Figure 2 Customized Fixed Class

Such approach has some limitations and it was crucial to understand the trade-offs. The first model (generating the patient arrival) provides one possible combination of the surgery schedule over one year. As a next step, it became necessary to investigate how to automate the first model, in order to test different arrival patterns in a timely manner. Also, one of the many purposes of a discrete-event simulation effort is to test different routing probability. With the approach described above, it was not possible to vary the percentage of patients going to the pre-op care—currently set at 75 percent. If necessary, future investigations will focus on automating the creation of the data inputs to the second model, to allow more flexibility and variability in the analysis.  

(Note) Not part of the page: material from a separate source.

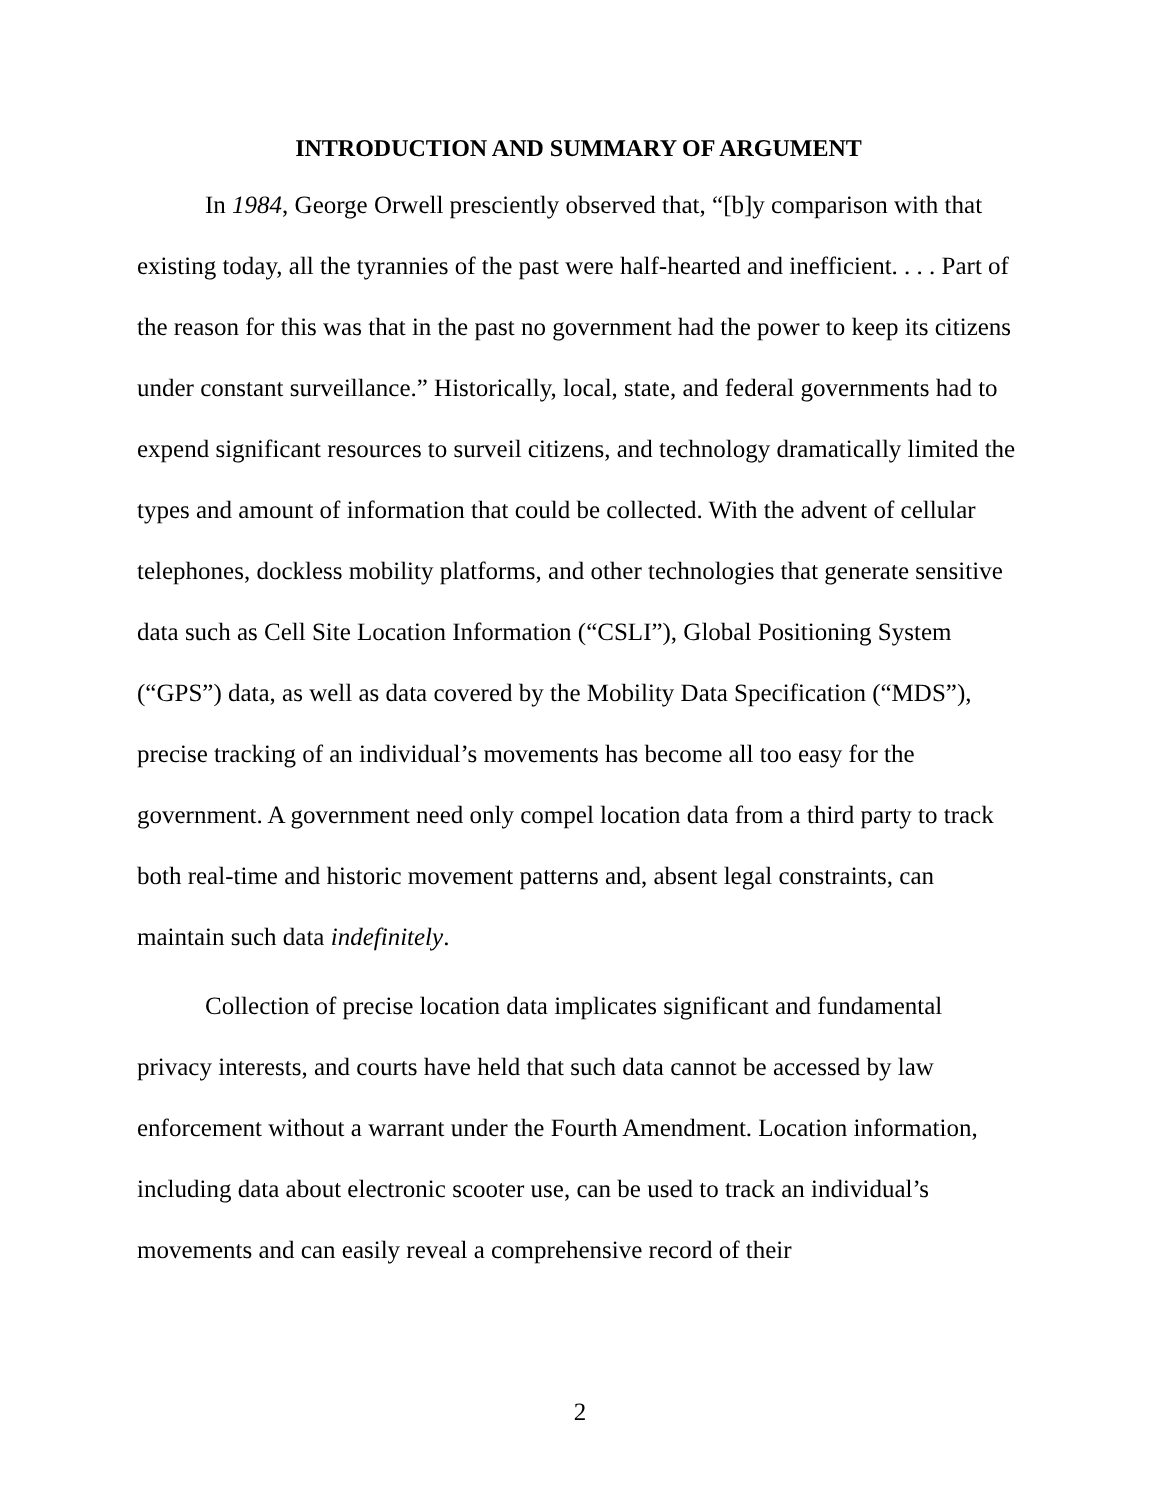INTRODUCTION AND SUMMARY OF ARGUMENT
In 1984, George Orwell presciently observed that, “[b]y comparison with that existing today, all the tyrannies of the past were half-hearted and inefficient. . . . Part of the reason for this was that in the past no government had the power to keep its citizens under constant surveillance.” Historically, local, state, and federal governments had to expend significant resources to surveil citizens, and technology dramatically limited the types and amount of information that could be collected. With the advent of cellular telephones, dockless mobility platforms, and other technologies that generate sensitive data such as Cell Site Location Information (“CSLI”), Global Positioning System (“GPS”) data, as well as data covered by the Mobility Data Specification (“MDS”), precise tracking of an individual’s movements has become all too easy for the government. A government need only compel location data from a third party to track both real-time and historic movement patterns and, absent legal constraints, can maintain such data indefinitely.
Collection of precise location data implicates significant and fundamental privacy interests, and courts have held that such data cannot be accessed by law enforcement without a warrant under the Fourth Amendment. Location information, including data about electronic scooter use, can be used to track an individual’s movements and can easily reveal a comprehensive record of their
2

A Targeted Result and Solution

Using Simio and the approach described previously, we were able to inform the decision-making process to provide space, enhanced the patient experience and resource-constraint indicators. Therefore, unexpected future space constraints (due to the high volume of patients designated to go the new space) were discovered and avoided. The clinical experts then understood the OR suite capacity, given their operational constraints, and ultimately made the decisions to:

  • Reduce by 25 percent the patient population intended to use the new OR suite
  • Merge the pre-op, post-op and PACU care spaces into one

In addition, the developed tool can be used to test different patient scheduling patterns, block schedule assignments, or even patient volumes, throughout a couple of future fiscal years. Moving forward, the intent is to use the Simio Enterprise version to investigate level-loaded surgery schedules.